You might not even notice this at first because couples can’t always go to bed at the same time. At some point someone is going to have to work late and not make it home on time. Kids or other responsibilities are always going to be fighting for your attention.

All of that is normal until it isn’t.

When your usual habits as a couple cease to be habitual and neither of you is mentioning it, you might be looking at a crucial warning sign, even though everything still appears calm.

There’s only one way you are going to find out.


So many couples I talk to, when reflecting back, remember the moment something felt amiss and they describe different reasons for not saying something. They might have thought it was their imagination. They might have rationalized or minimized the difference by reminding themselves that everyone is entitled to a bad day or some privacy from time to time.

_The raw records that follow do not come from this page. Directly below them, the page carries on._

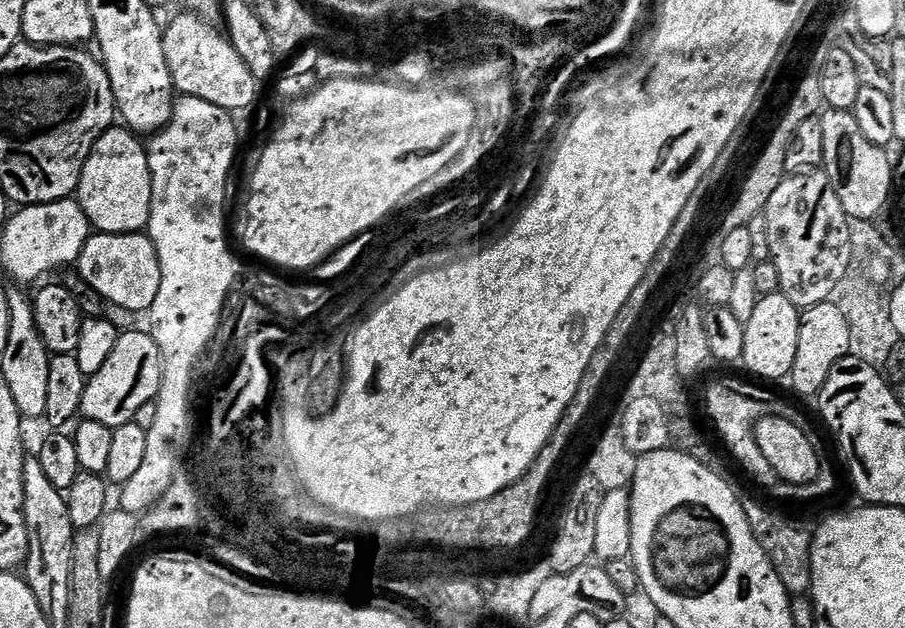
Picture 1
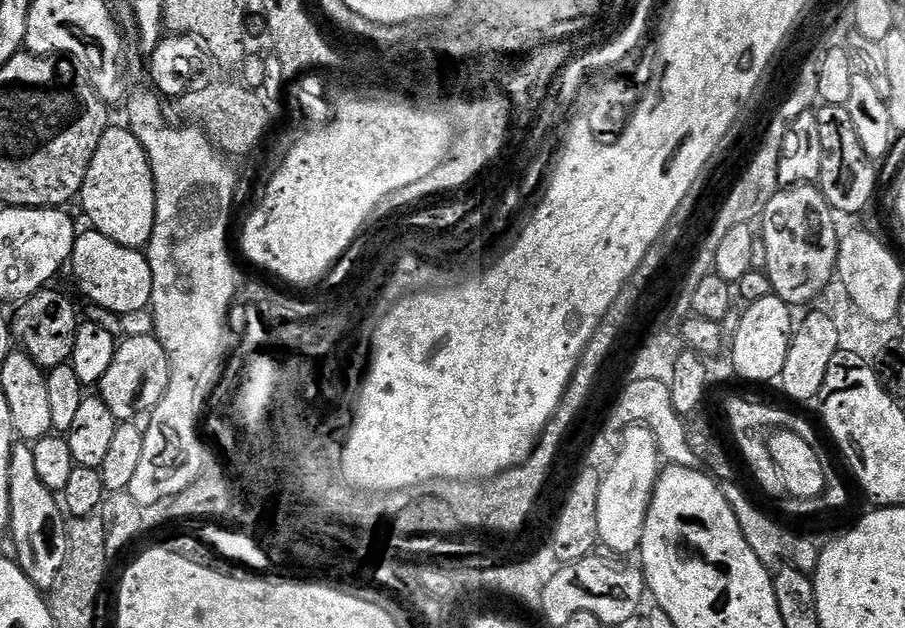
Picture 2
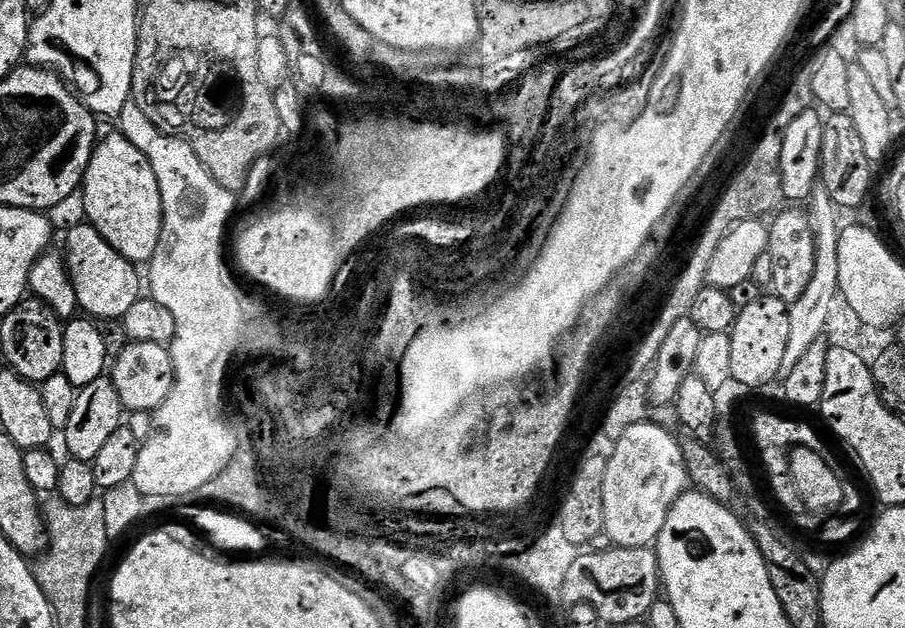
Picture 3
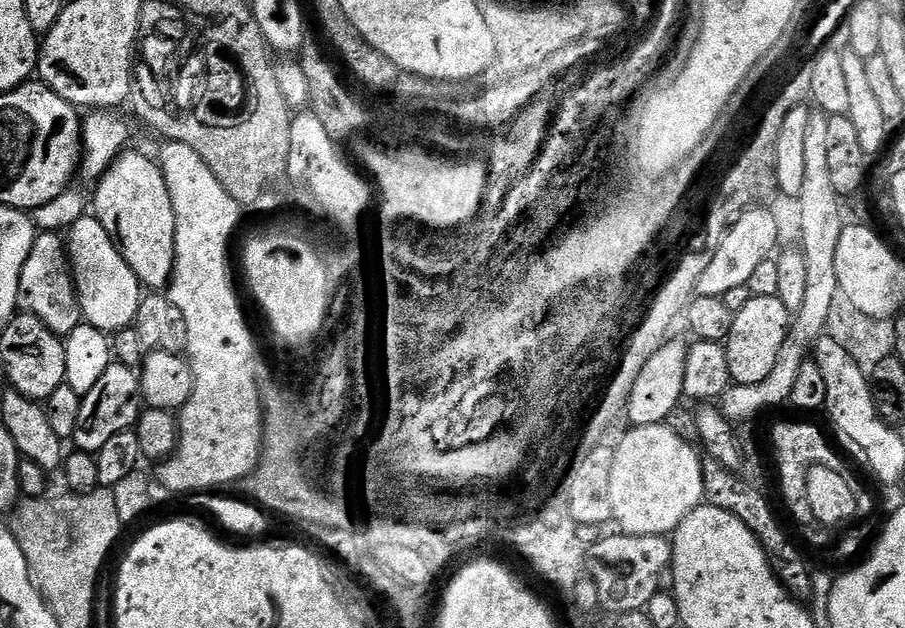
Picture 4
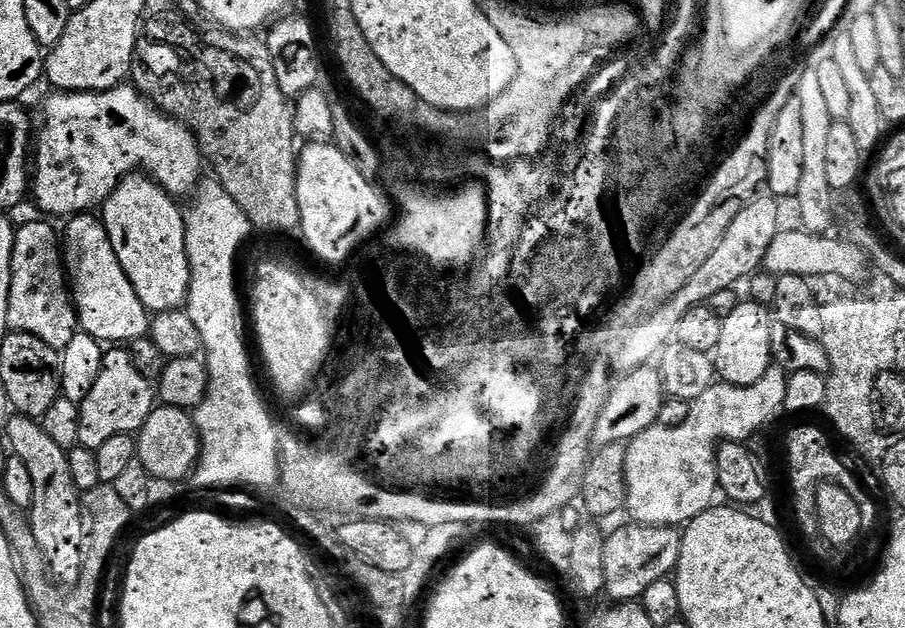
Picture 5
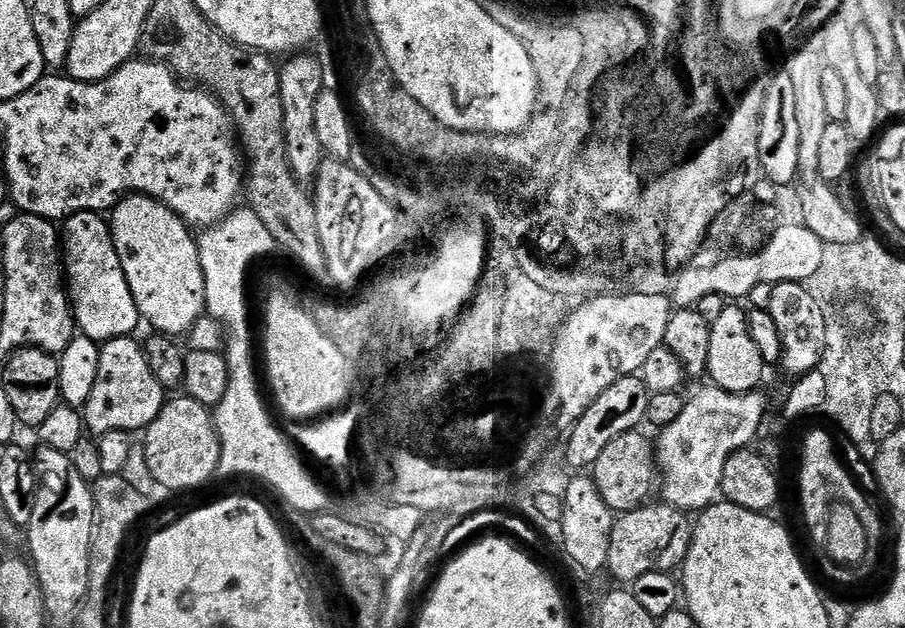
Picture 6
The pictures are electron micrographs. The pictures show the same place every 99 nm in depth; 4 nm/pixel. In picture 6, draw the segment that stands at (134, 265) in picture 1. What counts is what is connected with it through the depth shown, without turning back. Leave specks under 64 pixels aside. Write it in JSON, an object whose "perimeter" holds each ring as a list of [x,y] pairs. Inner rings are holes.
{"perimeter":[[[79,212],[63,221],[62,259],[68,299],[72,306],[72,314],[76,317],[77,329],[97,342],[133,335],[137,331],[135,328],[142,324],[142,317],[134,302],[134,294],[130,294],[126,274],[122,274],[122,262],[118,262],[118,250],[114,250],[114,238],[109,221],[101,213]]]}

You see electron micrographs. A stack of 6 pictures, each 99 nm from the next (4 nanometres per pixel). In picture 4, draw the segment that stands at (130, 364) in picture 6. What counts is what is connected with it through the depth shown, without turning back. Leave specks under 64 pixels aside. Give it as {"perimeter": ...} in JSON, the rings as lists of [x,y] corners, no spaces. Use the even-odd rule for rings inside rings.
{"perimeter":[[[118,363],[108,365],[106,374],[98,378],[93,388],[80,398],[78,423],[74,425],[71,443],[81,452],[95,453],[106,446],[109,438],[114,438],[122,430],[132,428],[140,418],[142,397],[140,395],[140,380],[131,368]]]}

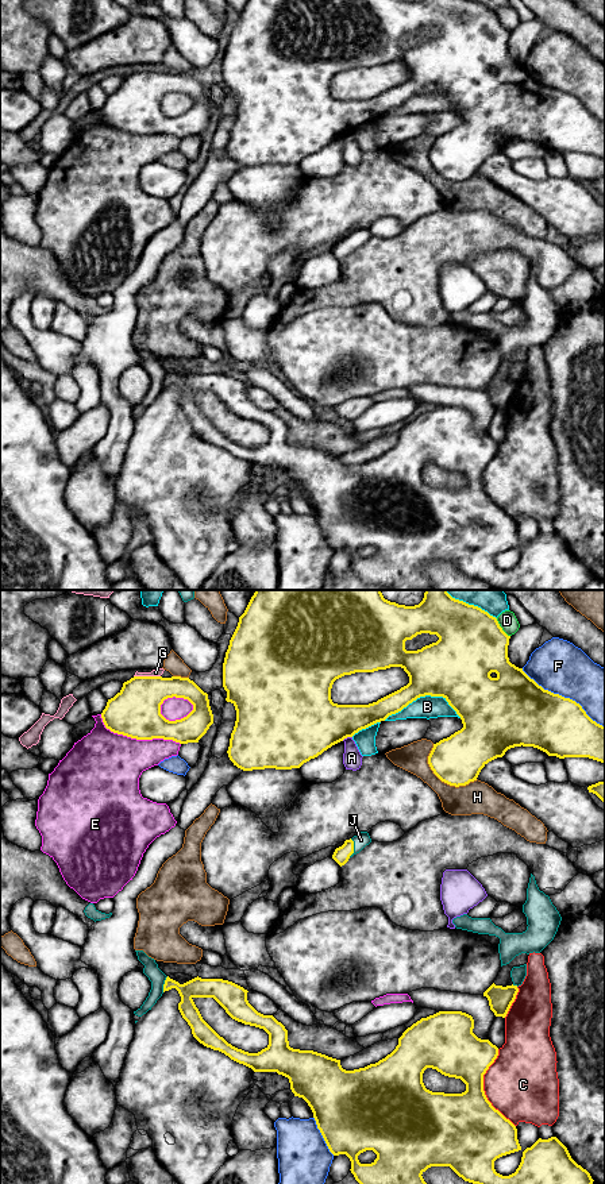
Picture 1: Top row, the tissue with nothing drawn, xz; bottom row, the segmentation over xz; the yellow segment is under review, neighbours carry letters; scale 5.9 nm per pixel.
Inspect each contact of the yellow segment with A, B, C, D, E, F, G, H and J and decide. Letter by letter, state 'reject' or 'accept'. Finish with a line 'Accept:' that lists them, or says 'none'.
A: reject
B: reject
C: reject
D: reject
E: reject
F: reject
G: reject
H: reject
J: reject
Accept: none

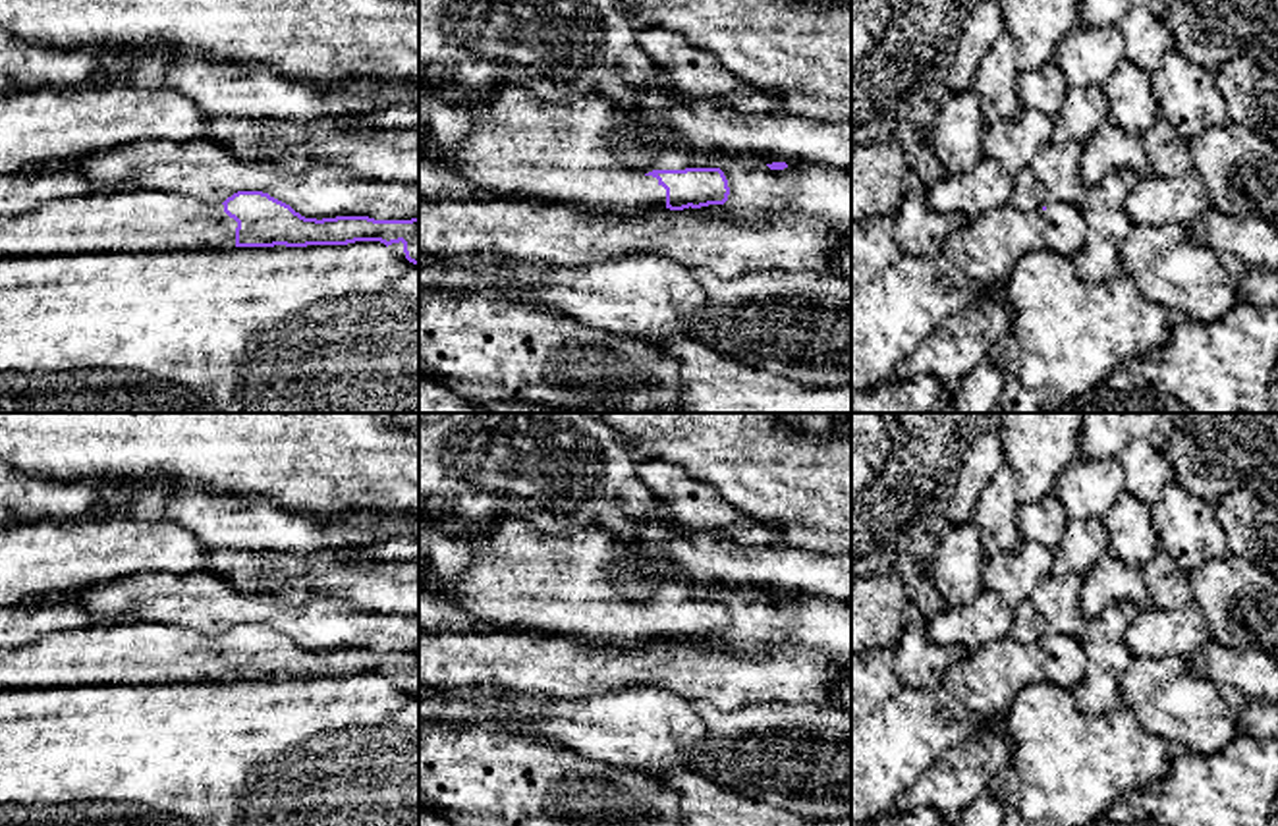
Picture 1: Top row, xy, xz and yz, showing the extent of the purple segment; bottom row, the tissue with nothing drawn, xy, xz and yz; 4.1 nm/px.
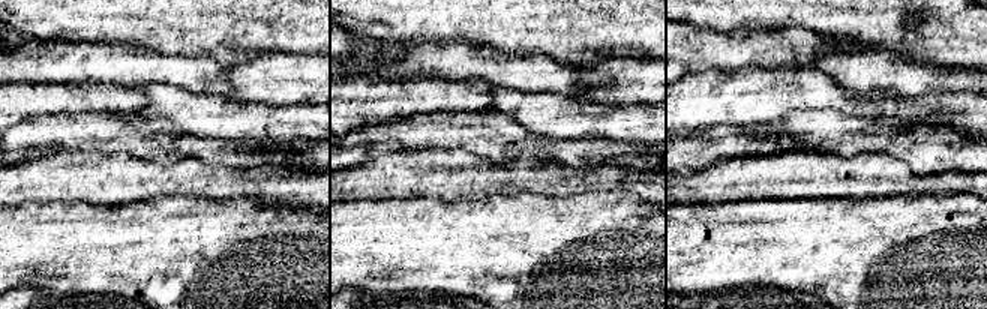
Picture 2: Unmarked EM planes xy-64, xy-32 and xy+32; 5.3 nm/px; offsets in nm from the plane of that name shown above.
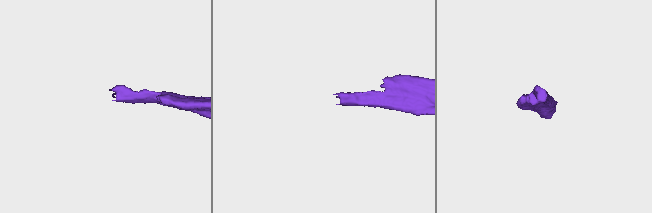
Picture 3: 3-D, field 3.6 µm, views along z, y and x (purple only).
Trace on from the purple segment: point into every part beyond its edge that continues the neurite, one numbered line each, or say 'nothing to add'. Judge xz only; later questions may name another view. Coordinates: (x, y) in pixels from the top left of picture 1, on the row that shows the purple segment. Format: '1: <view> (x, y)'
1: xz (520, 147)

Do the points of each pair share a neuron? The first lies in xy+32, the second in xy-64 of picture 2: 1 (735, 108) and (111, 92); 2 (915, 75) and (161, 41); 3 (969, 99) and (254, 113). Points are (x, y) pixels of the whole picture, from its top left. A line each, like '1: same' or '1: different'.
1: same
2: different
3: same

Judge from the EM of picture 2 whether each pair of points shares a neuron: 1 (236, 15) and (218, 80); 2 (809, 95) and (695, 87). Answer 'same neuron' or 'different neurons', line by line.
1: different neurons
2: same neuron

These are the stories we tell ourselves when facing a conflict becomes scary. If you ask any couple in crisis, though, they will tell you that a crisis is way scarier than the “Are we ok?” talk.

When they get really clear and honest with themselves, they’ll admit that they wanted to say something but they didn’t know how. They were afraid, too, of what might come next.

Uncomfortable doesn’t have to mean conflict.

This is the first thing to understand when you’re preparing to start a hard conversation. Just because you’re nervous about the conversation and have something tough to talk about, it doesn’t mean that you are going to end up in a conflict.

Often, what you’re imagining is far worse than the actual reality.

Sample scripts for getting started:

  • Hey, I’ve been missing you. We’re not going to bed at the same time these days and it feels like we don’t check in as much. How are you? Are you ok?
  • This may all be in my imagination but it doesn’t feel like we’ve really been “us” these days. It feels like we’re ships passing in the night. Can we check in?
  • I totally get that it’s back to school time and the kids need a lot of support right now but it feels like we’re focusing everything on the kids and haven’t been paying much attention to “us” at all. Do you think we’re doing ok?
  • Do you have a second to talk? I’ve been bugged by something and I haven’t known how to bring it up. I hope it’s ok if my words come out all jumbled and not making sense. I just haven’t figured out how to say something. I’ve been feeling __X__ about __Y__ and it’s made me worried/think that__Z__

Just start talking.

I know you’re worried about what you’ll say next or where to go from there but once you get the conversation started, you can ask questions, be curious, clarify misunderstandings, and whole host of other things before you even need to start problem solving.

By just getting it out there, you are opening the door to the possibility of working it out, improving understanding, and getting back on the same page.

It will feel uncomfortable. It might look uncomfortable, too.

However, it’s a heck of a lot better than having things look peaceful only to realize the so-called peace is actually the quiet before a real storm.